Schools should not fear specialist science teacher recruitment


Schools should not fear advertising for specialist science roles, a new report has claimed.

The analysis of teaching job adverts by School Dash, and created on behalf of the Gatsby Foundation, found that specialist positions were less likely to be re-advertised when compared to general roles.

Not only does this contradict a “common assumption that specialist positions are harder to fill”, but it could provide a new approach for schools that have positions to recruit for.

The report states that schools “should not avoid trying to recruit specialist science teachers simply out of fear of not being able to fill the position”.

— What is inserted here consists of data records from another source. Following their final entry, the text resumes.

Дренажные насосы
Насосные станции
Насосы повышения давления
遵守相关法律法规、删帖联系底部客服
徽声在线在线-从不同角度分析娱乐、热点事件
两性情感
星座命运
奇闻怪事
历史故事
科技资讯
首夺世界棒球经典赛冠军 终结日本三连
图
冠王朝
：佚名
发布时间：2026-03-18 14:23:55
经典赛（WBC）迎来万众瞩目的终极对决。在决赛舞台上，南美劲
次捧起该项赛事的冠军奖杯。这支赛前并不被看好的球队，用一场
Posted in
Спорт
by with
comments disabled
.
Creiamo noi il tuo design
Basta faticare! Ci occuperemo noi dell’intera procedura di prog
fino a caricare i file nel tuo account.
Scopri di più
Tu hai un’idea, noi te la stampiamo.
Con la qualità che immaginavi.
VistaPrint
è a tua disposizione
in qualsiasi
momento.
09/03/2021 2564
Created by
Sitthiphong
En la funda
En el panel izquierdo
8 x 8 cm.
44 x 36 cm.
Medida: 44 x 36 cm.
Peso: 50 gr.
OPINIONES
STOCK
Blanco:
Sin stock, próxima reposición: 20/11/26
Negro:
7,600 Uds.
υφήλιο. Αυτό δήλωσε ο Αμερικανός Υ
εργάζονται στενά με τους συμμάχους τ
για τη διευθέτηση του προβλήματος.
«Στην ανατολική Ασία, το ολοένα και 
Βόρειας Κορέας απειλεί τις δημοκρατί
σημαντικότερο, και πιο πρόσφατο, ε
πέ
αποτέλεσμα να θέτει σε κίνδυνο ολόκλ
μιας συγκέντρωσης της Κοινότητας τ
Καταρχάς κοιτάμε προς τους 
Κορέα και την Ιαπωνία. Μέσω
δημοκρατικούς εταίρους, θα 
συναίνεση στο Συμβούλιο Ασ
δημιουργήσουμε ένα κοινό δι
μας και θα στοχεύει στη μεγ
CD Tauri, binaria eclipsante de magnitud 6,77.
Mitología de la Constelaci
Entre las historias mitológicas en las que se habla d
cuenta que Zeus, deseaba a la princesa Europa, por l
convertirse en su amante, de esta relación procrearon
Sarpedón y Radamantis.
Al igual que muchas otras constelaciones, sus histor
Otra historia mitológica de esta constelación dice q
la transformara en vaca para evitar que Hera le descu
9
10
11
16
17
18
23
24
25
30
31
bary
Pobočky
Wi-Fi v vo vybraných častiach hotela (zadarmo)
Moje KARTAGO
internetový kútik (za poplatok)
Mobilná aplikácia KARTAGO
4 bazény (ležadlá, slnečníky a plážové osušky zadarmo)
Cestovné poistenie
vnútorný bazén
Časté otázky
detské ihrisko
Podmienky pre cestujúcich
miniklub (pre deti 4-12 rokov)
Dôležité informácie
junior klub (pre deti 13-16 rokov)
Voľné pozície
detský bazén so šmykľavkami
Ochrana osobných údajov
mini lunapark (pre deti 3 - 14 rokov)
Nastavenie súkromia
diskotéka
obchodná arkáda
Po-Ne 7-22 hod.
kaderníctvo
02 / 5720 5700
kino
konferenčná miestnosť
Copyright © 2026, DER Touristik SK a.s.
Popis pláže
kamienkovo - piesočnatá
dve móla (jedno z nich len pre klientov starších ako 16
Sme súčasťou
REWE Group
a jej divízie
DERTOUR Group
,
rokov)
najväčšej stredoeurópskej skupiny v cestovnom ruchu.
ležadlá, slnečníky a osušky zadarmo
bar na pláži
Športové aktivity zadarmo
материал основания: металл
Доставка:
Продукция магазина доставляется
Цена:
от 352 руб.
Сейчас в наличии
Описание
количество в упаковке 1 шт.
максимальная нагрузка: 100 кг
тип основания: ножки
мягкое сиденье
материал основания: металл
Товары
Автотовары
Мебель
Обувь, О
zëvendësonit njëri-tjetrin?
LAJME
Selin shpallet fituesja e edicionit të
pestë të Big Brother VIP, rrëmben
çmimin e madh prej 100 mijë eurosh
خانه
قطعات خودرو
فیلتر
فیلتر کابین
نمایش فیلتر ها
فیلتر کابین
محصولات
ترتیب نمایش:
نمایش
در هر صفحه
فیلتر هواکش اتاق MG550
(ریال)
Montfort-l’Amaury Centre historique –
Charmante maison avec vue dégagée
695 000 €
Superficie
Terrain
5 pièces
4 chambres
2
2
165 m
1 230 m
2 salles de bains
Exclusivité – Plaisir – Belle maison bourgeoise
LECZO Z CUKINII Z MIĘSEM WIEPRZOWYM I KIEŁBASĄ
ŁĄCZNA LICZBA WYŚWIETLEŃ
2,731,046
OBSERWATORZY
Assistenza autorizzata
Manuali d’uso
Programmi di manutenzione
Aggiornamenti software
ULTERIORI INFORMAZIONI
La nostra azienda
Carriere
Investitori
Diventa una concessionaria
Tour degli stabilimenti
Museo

Instead, it is suggested that it may “make the task easier” as “science teachers might be more, not less, attracted to roles that are specific to their own area of expertise”.

Despite this, the research found that schools in deprived locations were disproportionately less likely to put out job adverts for teachers with chemistry, physics or biology qualifications.

Government documents – published in February this year – show that science teachers are among the most sought-after, with only information technology teachers in greater demand in 2017.

Both physics and general science roles appear on the shortage occupation list released by the government too, meaning individuals from overseas can receive a special dispensation if they come to Britain to teach.

Government bursaries of up to £26,000 are also available for physics and chemistry teachers, in a bid to entice more people into the profession.

Gatsby Foundation programme manager Jenni French said she hopes the outcomes from the research will encourage schools to “advertise for the specialist science teachers they need”.

“Pupils shouldn’t miss out on a high quality secondary science education due to location or socio-economic status,” she added.